Ayrıca onların varlığının klasik genetik miras kurallarını nasıl karıştırdığını ve olağanüstü biyolojik gizemler ürettiğini de ortaya koyuyor. Örneğin, hepsini kendi yumurtalarıyla hamile bırakmasına rağmen, üç oğlundan yalnızca biriyle genetiği paylaşan bir kadın var. Veya karaciğeri, DNA’sı önceki iki partnerininkiyle eşleşen, muhtemelen onlarca yıl önce sonlandırılan hamileliklerden kaynaklanan hücrelerle dolu olan hepatit C’li kadın. Ya da kan gruplarının şüphe uyandıracak şekilde karışması nedeniyle “kaybolan ikizi” (DNA’sı rahimde bir başkasıyla birleşen çift yumurta ikizi) suçlamaya çalışan Olimpiyat bisikletçisi.


Mikrokimerik hücrelerin varlığı olağanüstü biyolojik gizemler üretebilir

Gizli Misafirler Açıkça yazılmış, faydalı metaforlar ve benzetmelerle dolu. Gazeteci Barnéoud, vücudumuzun mikrokimerik hücrelerini, “bizimkinin dışında moleküler imzalar taşıyan” diğer galaksilerdeki yıldızlarla karşılaştırıyor. Ve tümörlerde ortaya çıktıklarında, hücrelerin büyümelere neden olduğu yönündeki test edilmemiş varsayımı, itfaiyecileri yangın başlatmakla suçlamaya benzetiyor.

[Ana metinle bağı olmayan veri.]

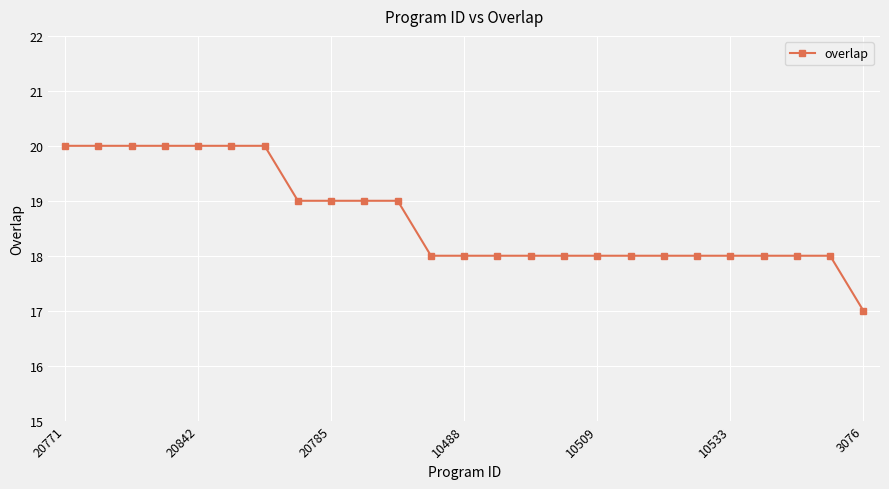

What is the value of the 1st point from the left?

20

Birkaç sürprizden fazlası var. Spoiler uyarısı: Barnéoud okuyucuları, bir partnerin seminal sıvısındaki hücrelerin vajinayı çevreleyen kan ve lenfatik damarlara girip daha sonra vücut ve beyin bölgelerine gömülebileceği, tıpkı donör hücrelerinin nakledilen organlardan alıcının vücudunun diğer bölgelerine göç etmesi gibi, imayı düşünmeye davet ediyor.

Kalıtımın bu bulanıklaşması, hücrelerin aile ağacında yukarıya doğru tırmanması kafa karıştırıcı olabilir. Ancak Barnéoud, bu yeni alanın durumunu ve bunun tıp ve insan olmanın doğası üzerindeki derin sonuçlarını, varsayımlara çok fazla girmeden, güzel bir şekilde açıklıyor. Uzun süredir devam eden “tek birey, tek genom” denklemini basit ve keyifli bir şekilde ortadan kaldırıyor.

Bir zamanlar çocuklarımla hiçbir biyolojiyi paylaşmadığıma inanan bir anne olarak şunu buldum: Gizli Misafirler hem bilimsel olarak büyüleyici hem de son derece rahatlatıcı. Barnéoud bize hepimizin başkalarının izlerini taşıdığımızı gösteriyor. Bu alanın gelecekte nasıl gelişeceğini görme konusunda beni heyecanlandırdı.